Request: In the listing that follows, the range to quote begins at the line that has "2. Repeatedly remove" and ends after the line that has "3. If G is not empty, implement a good cycle."; quote it verbatim and add nothing.

+ + + + + + +

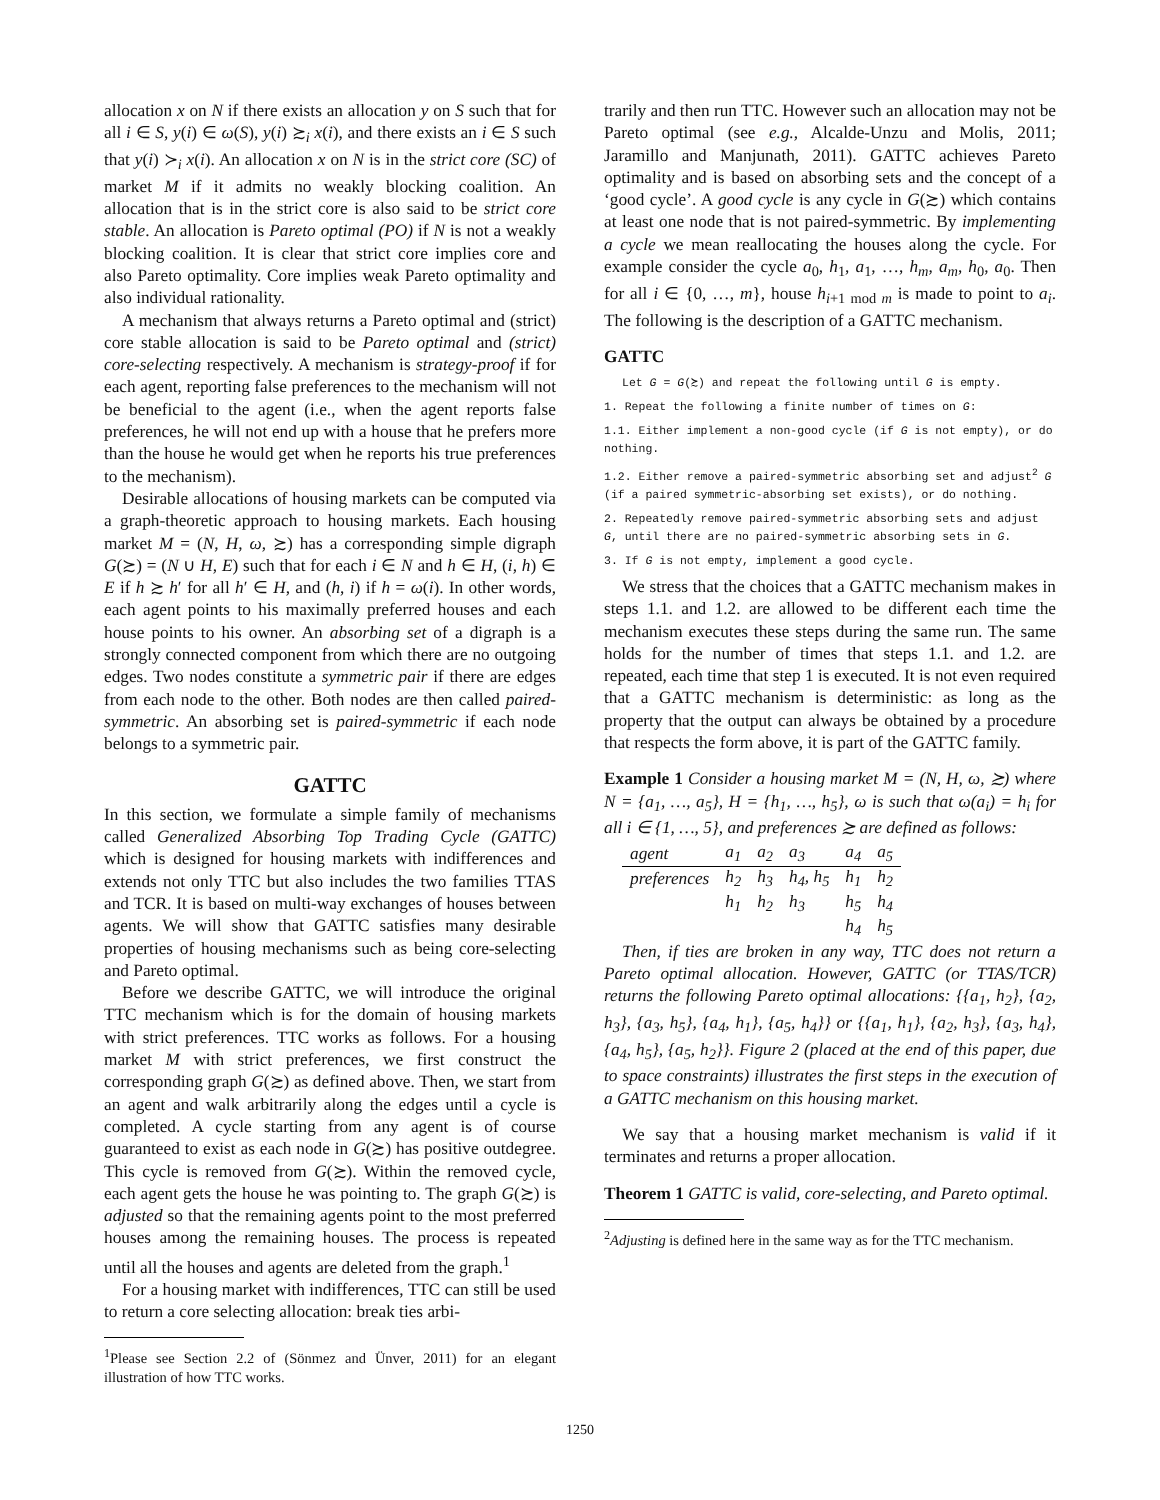allocation x on N if there exists an allocation y on S such that for all i ∈ S, y(i) ∈ ω(S), y(i) ≿<sub>i</sub> x(i), and there exists an i ∈ S such that y(i) ≻<sub>i</sub> x(i). An allocation x on N is in the strict core (SC) of market M if it admits no weakly blocking coalition. An allocation that is in the strict core is also said to be strict core stable. An allocation is Pareto optimal (PO) if N is not a weakly blocking coalition. It is clear that strict core implies core and also Pareto optimality. Core implies weak Pareto optimality and also individual rationality.
A mechanism that always returns a Pareto optimal and (strict) core stable allocation is said to be Pareto optimal and (strict) core-selecting respectively. A mechanism is strategy-proof if for each agent, reporting false preferences to the mechanism will not be beneficial to the agent (i.e., when the agent reports false preferences, he will not end up with a house that he prefers more than the house he would get when he reports his true preferences to the mechanism).
Desirable allocations of housing markets can be computed via a graph-theoretic approach to housing markets. Each housing market M = (N, H, ω, ≿) has a corresponding simple digraph G(≿) = (N ∪ H, E) such that for each i ∈ N and h ∈ H, (i, h) ∈ E if h ≿ h′ for all h′ ∈ H, and (h, i) if h = ω(i). In other words, each agent points to his maximally preferred houses and each house points to his owner. An absorbing set of a digraph is a strongly connected component from which there are no outgoing edges. Two nodes constitute a symmetric pair if there are edges from each node to the other. Both nodes are then called paired-symmetric. An absorbing set is paired-symmetric if each node belongs to a symmetric pair.
GATTC
In this section, we formulate a simple family of mechanisms called Generalized Absorbing Top Trading Cycle (GATTC) which is designed for housing markets with indifferences and extends not only TTC but also includes the two families TTAS and TCR. It is based on multi-way exchanges of houses between agents. We will show that GATTC satisfies many desirable properties of housing mechanisms such as being core-selecting and Pareto optimal.
Before we describe GATTC, we will introduce the original TTC mechanism which is for the domain of housing markets with strict preferences. TTC works as follows. For a housing market M with strict preferences, we first construct the corresponding graph G(≿) as defined above. Then, we start from an agent and walk arbitrarily along the edges until a cycle is completed. A cycle starting from any agent is of course guaranteed to exist as each node in G(≿) has positive outdegree. This cycle is removed from G(≿). Within the removed cycle, each agent gets the house he was pointing to. The graph G(≿) is adjusted so that the remaining agents point to the most preferred houses among the remaining houses. The process is repeated until all the houses and agents are deleted from the graph.<sup>1</sup>
For a housing market with indifferences, TTC can still be used to return a core selecting allocation: break ties arbi-
<sup>1</sup> Please see Section 2.2 of (Sönmez and Ünver, 2011) for an elegant illustration of how TTC works.
trarily and then run TTC. However such an allocation may not be Pareto optimal (see e.g., Alcalde-Unzu and Molis, 2011; Jaramillo and Manjunath, 2011). GATTC achieves Pareto optimality and is based on absorbing sets and the concept of a ‘good cycle’. A good cycle is any cycle in G(≿) which contains at least one node that is not paired-symmetric. By implementing a cycle we mean reallocating the houses along the cycle. For example consider the cycle a<sub>0</sub>, h<sub>1</sub>, a<sub>1</sub>, …, h<sub>m</sub>, a<sub>m</sub>, h<sub>0</sub>, a<sub>0</sub>. Then for all i ∈ {0, …, m}, house h<sub>i+1 mod m</sub> is made to point to a<sub>i</sub>. The following is the description of a GATTC mechanism.
GATTC
Let G = G(≿) and repeat the following until G is empty.
1. Repeat the following a finite number of times on G:
1.1. Either implement a non-good cycle (if G is not empty), or do nothing.
1.2. Either remove a paired-symmetric absorbing set and adjust<sup>2</sup> G (if a paired symmetric-absorbing set exists), or do nothing.
2. Repeatedly remove paired-symmetric absorbing sets and adjust G, until there are no paired-symmetric absorbing sets in G.
3. If G is not empty, implement a good cycle.
We stress that the choices that a GATTC mechanism makes in steps 1.1. and 1.2. are allowed to be different each time the mechanism executes these steps during the same run. The same holds for the number of times that steps 1.1. and 1.2. are repeated, each time that step 1 is executed. It is not even required that a GATTC mechanism is deterministic: as long as the property that the output can always be obtained by a procedure that respects the form above, it is part of the GATTC family.
Example 1 Consider a housing market M = (N, H, ω, ≿) where N = {a<sub>1</sub>, …, a<sub>5</sub>}, H = {h<sub>1</sub>, …, h<sub>5</sub>}, ω is such that ω(a<sub>i</sub>) = h<sub>i</sub> for all i ∈ {1, …, 5}, and preferences ≿ are defined as follows:
| agent | a<sub>1</sub> | a<sub>2</sub> | a<sub>3</sub> | a<sub>4</sub> | a<sub>5</sub> |
| preferences | h<sub>2</sub> | h<sub>3</sub> | h<sub>4</sub>, h<sub>5</sub> | h<sub>1</sub> | h<sub>2</sub> |
| | h<sub>1</sub> | h<sub>2</sub> | h<sub>3</sub> | h<sub>5</sub> | h<sub>4</sub> |
| | | | | h<sub>4</sub> | h<sub>5</sub> |
Then, if ties are broken in any way, TTC does not return a Pareto optimal allocation. However, GATTC (or TTAS/TCR) returns the following Pareto optimal allocations: {{a<sub>1</sub>, h<sub>2</sub>}, {a<sub>2</sub>, h<sub>3</sub>}, {a<sub>3</sub>, h<sub>5</sub>}, {a<sub>4</sub>, h<sub>1</sub>}, {a<sub>5</sub>, h<sub>4</sub>}} or {{a<sub>1</sub>, h<sub>1</sub>}, {a<sub>2</sub>, h<sub>3</sub>}, {a<sub>3</sub>, h<sub>4</sub>}, {a<sub>4</sub>, h<sub>5</sub>}, {a<sub>5</sub>, h<sub>2</sub>}}. Figure 2 (placed at the end of this paper, due to space constraints) illustrates the first steps in the execution of a GATTC mechanism on this housing market.
We say that a housing market mechanism is valid if it terminates and returns a proper allocation.
Theorem 1 GATTC is valid, core-selecting, and Pareto optimal.
<sup>2</sup> Adjusting is defined here in the same way as for the TTC mechanism.
1250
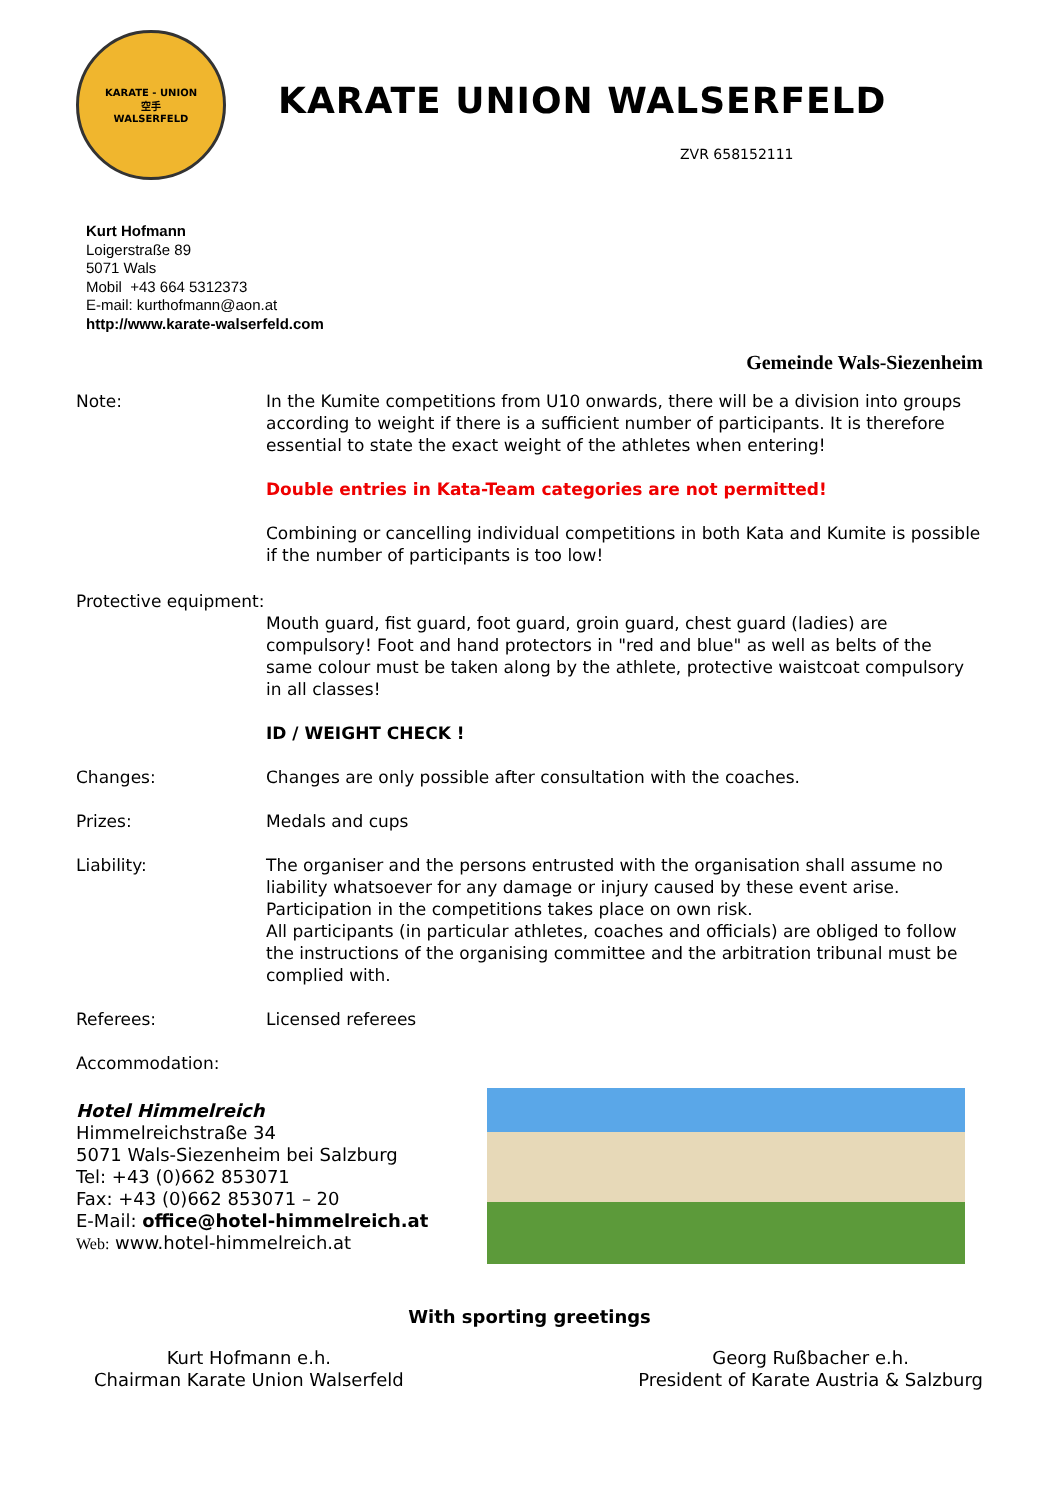KARATE - UNION
空手
WALSERFELD
KARATE UNION WALSERFELD
ZVR 658152111
Kurt Hofmann
Loigerstraße 89
5071 Wals
Mobil +43 664 5312373
E-mail: kurthofmann@aon.at
http://www.karate-walserfeld.com
Gemeinde Wals-Siezenheim
Note: In the Kumite competitions from U10 onwards, there will be a division into groups according to weight if there is a sufficient number of participants. It is therefore essential to state the exact weight of the athletes when entering!
Double entries in Kata-Team categories are not permitted!
Combining or cancelling individual competitions in both Kata and Kumite is possible if the number of participants is too low!
Protective equipment:
Mouth guard, fist guard, foot guard, groin guard, chest guard (ladies) are compulsory! Foot and hand protectors in "red and blue" as well as belts of the same colour must be taken along by the athlete, protective waistcoat compulsory in all classes!
ID / WEIGHT CHECK !
Changes: Changes are only possible after consultation with the coaches.
Prizes: Medals and cups
Liability: The organiser and the persons entrusted with the organisation shall assume no liability whatsoever for any damage or injury caused by these event arise. Participation in the competitions takes place on own risk.
All participants (in particular athletes, coaches and officials) are obliged to follow the instructions of the organising committee and the arbitration tribunal must be complied with.
Referees: Licensed referees
Accommodation:
Hotel Himmelreich
Himmelreichstraße 34
5071 Wals-Siezenheim bei Salzburg
Tel: +43 (0)662 853071
Fax: +43 (0)662 853071 – 20
E-Mail: office@hotel-himmelreich.at
Web: www.hotel-himmelreich.at
With sporting greetings
Kurt Hofmann e.h.
Chairman Karate Union Walserfeld
Georg Rußbacher e.h.
President of Karate Austria & Salzburg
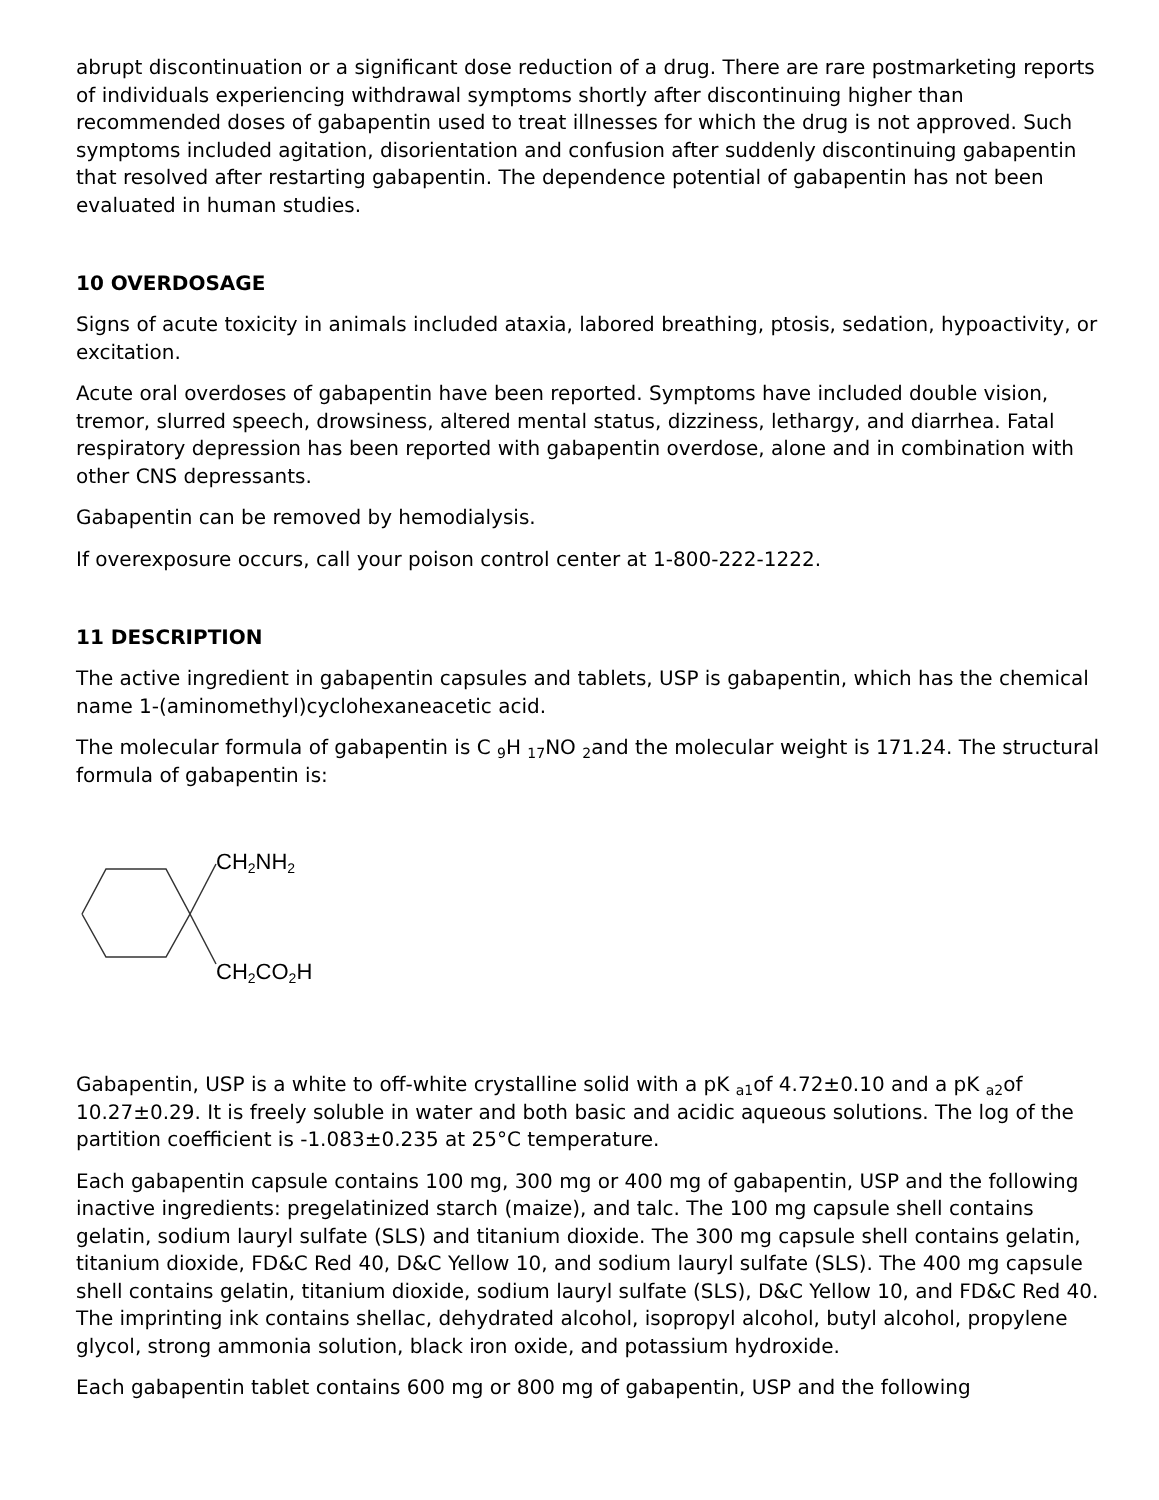abrupt discontinuation or a significant dose reduction of a drug. There are rare postmarketing reports of individuals experiencing withdrawal symptoms shortly after discontinuing higher than recommended doses of gabapentin used to treat illnesses for which the drug is not approved. Such symptoms included agitation, disorientation and confusion after suddenly discontinuing gabapentin that resolved after restarting gabapentin. The dependence potential of gabapentin has not been evaluated in human studies.
10 OVERDOSAGE
Signs of acute toxicity in animals included ataxia, labored breathing, ptosis, sedation, hypoactivity, or excitation.
Acute oral overdoses of gabapentin have been reported. Symptoms have included double vision, tremor, slurred speech, drowsiness, altered mental status, dizziness, lethargy, and diarrhea. Fatal respiratory depression has been reported with gabapentin overdose, alone and in combination with other CNS depressants.
Gabapentin can be removed by hemodialysis.
If overexposure occurs, call your poison control center at 1-800-222-1222.
11 DESCRIPTION
The active ingredient in gabapentin capsules and tablets, USP is gabapentin, which has the chemical name 1-(aminomethyl)cyclohexaneacetic acid.
The molecular formula of gabapentin is C <sub>9</sub>H <sub>17</sub>NO <sub>2</sub>and the molecular weight is 171.24. The structural formula of gabapentin is:
CH2NH2
CH2CO2H
Gabapentin, USP is a white to off-white crystalline solid with a pK <sub>a1</sub>of 4.72±0.10 and a pK <sub>a2</sub>of 10.27±0.29. It is freely soluble in water and both basic and acidic aqueous solutions. The log of the partition coefficient is -1.083±0.235 at 25°C temperature.
Each gabapentin capsule contains 100 mg, 300 mg or 400 mg of gabapentin, USP and the following inactive ingredients: pregelatinized starch (maize), and talc. The 100 mg capsule shell contains gelatin, sodium lauryl sulfate (SLS) and titanium dioxide. The 300 mg capsule shell contains gelatin, titanium dioxide, FD&C Red 40, D&C Yellow 10, and sodium lauryl sulfate (SLS). The 400 mg capsule shell contains gelatin, titanium dioxide, sodium lauryl sulfate (SLS), D&C Yellow 10, and FD&C Red 40. The imprinting ink contains shellac, dehydrated alcohol, isopropyl alcohol, butyl alcohol, propylene glycol, strong ammonia solution, black iron oxide, and potassium hydroxide.
Each gabapentin tablet contains 600 mg or 800 mg of gabapentin, USP and the following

+ + + + + + +

Response box:
2. Repeatedly remove paired-symmetric absorbing sets and adjust G, until there are no paired-symmetric absorbing sets in G.
3. If G is not empty, implement a good cycle.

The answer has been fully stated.